Dans les entreprises de moins de 200 salariés, l’employeur peut choisir de mettre en place une DUP plutôt que de faire une élection de CE et une élection de DP. Dans ce cas, les membres de la DUP exercent à la fois les attributions d’un élu de CE et celles de délégués du personnel. Cependant, les deux instances fonctionnent selon des règles qui leur sont propres et gardent chacune leurs domaines de compétence, et si l’employeur consulte les élus en tant qu’élus CE au lieu de les consulter en tant que DP, il peut lui en coûter cher.

Dans une entreprise au sein de laquelle une DUP est mise en place, un salarié est victime d’un accident du travail en 2005. Il est déclaré inapte à son poste par le médecin du travail. L’employeur saisit la DUP avant de prononcer son licenciement, mais au lieu de consulter les DP (qui sont compétents en matière d’inaptitude consécutive à un AT), il consulte les élus dans le cadre d’une réunion de CE. Il commet là une erreur que le salarié déclaré inapte ne laisse pas passer puisqu’il conteste en justice le bien-fondé de son licenciement.

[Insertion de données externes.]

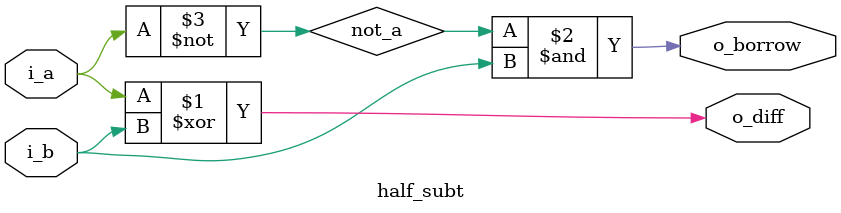
<source format=v>
`timescale 1ns / 1ps

//dataflow
//module half_subt(
//input i_a,i_b,
//output o_diff,o_borrow
//    );
//    assign o_diff=i_a^i_b;
//    assign o_borrow = ~i_a&i_b;
//endmodule

//behavioral
//module half_subt(
//input i_a,i_b,
//output reg o_diff, o_borrow
//);
//always @(*)begin
//    o_diff=i_a^i_b;
//    o_borrow= ~i_a&i_b;
//end
//endmodule

//structural
module half_subt(
input i_a,i_b,
output o_diff, o_borrow
);
wire not_a;
xor u1(o_diff,i_a,i_b);
not u2(not_a, i_a);
and u3(o_borrow,not_a,i_b);
endmodule
</source>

Pour sa défense, l’employeur fait valoir que son erreur n’a pas d’ importance dans la mesure où l’important est que les élus aient été consultés. Pourtant, la Cour de cassation le condamne à verser au salarié 25 000 euros de dommages-intérêts pour licenciement sans cause réelle et sérieuse car, même si les membres élus au sein de la DUP sont les mêmes qui exercent le mandat d’élu DP et d’élu CE, la Cour rappelle que « lorsqu’une délégation unique du personnel est constituée dans l’entreprise, les DP et le CE conservent l’ensemble de leurs attributions ». Dès lors, consulter les élus de la DUP réunis en qualité de CE et non de DP, équivaut à une absence totale de consultation.